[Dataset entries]
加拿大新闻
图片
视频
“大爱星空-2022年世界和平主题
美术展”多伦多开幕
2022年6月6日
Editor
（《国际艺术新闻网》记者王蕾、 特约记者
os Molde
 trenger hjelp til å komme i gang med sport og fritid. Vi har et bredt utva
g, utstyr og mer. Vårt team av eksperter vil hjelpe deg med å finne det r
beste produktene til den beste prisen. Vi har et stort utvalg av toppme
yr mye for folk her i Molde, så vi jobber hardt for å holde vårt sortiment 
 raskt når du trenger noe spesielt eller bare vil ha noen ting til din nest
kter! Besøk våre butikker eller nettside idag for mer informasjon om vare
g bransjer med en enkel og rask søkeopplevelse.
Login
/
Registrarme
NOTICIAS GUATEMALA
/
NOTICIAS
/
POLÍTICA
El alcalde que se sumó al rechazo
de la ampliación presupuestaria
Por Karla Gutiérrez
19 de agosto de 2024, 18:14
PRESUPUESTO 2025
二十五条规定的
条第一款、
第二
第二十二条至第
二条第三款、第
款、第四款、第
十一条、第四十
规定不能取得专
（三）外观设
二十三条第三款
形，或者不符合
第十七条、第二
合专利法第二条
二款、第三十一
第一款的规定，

--

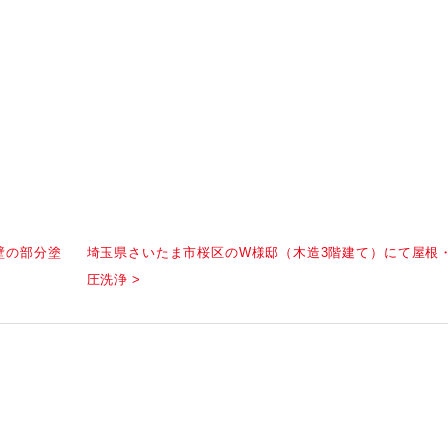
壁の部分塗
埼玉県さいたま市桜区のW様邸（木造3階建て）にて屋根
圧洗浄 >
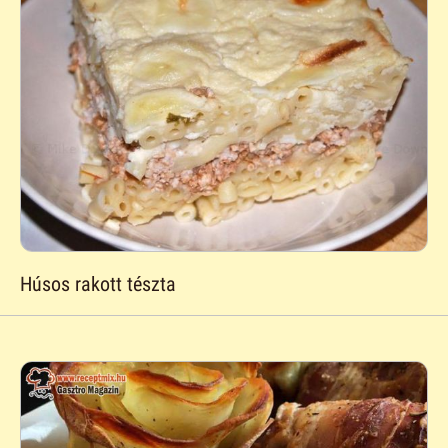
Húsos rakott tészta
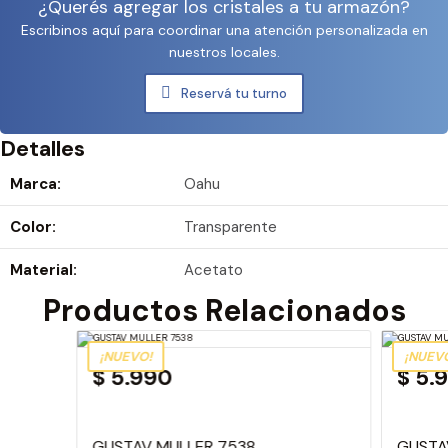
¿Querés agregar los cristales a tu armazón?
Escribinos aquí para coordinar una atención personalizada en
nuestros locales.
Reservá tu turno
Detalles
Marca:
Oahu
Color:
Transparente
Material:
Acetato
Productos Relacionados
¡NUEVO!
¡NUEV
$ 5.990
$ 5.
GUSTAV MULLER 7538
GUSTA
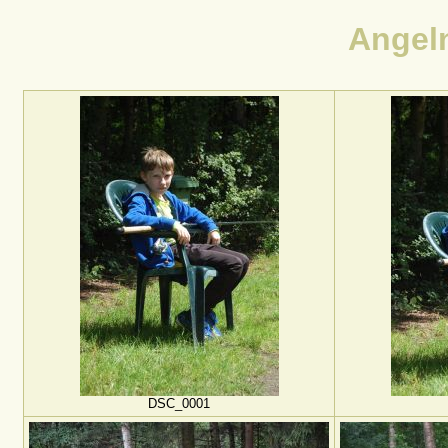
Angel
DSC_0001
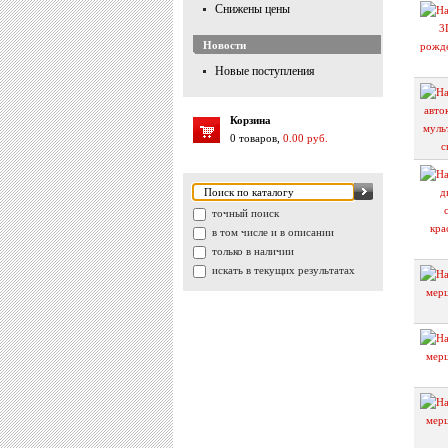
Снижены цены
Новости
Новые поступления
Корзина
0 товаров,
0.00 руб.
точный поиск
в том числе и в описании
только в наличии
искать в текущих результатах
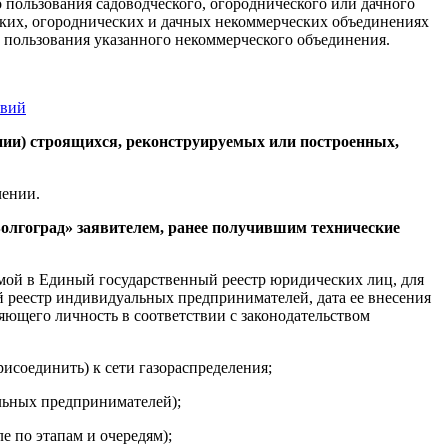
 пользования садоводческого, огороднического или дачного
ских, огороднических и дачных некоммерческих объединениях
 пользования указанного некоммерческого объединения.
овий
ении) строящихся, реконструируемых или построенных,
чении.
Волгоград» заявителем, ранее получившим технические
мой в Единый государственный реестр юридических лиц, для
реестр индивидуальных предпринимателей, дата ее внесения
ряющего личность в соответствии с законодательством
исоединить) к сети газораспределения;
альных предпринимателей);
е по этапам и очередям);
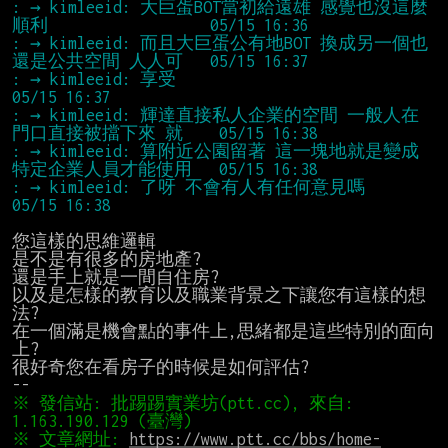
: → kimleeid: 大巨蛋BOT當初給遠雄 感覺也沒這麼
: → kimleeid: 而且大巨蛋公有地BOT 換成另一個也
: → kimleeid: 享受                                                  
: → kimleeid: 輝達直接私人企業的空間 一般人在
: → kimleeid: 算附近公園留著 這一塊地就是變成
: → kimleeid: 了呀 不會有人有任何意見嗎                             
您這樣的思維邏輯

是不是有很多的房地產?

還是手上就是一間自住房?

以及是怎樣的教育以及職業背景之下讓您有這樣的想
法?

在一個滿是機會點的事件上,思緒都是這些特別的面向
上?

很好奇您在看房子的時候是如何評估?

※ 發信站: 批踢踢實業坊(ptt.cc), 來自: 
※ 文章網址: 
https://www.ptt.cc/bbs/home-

What needs to be done: Please give the number of lines in the data above that hold "пользования", and write nothing else.

Solution for this problem: 2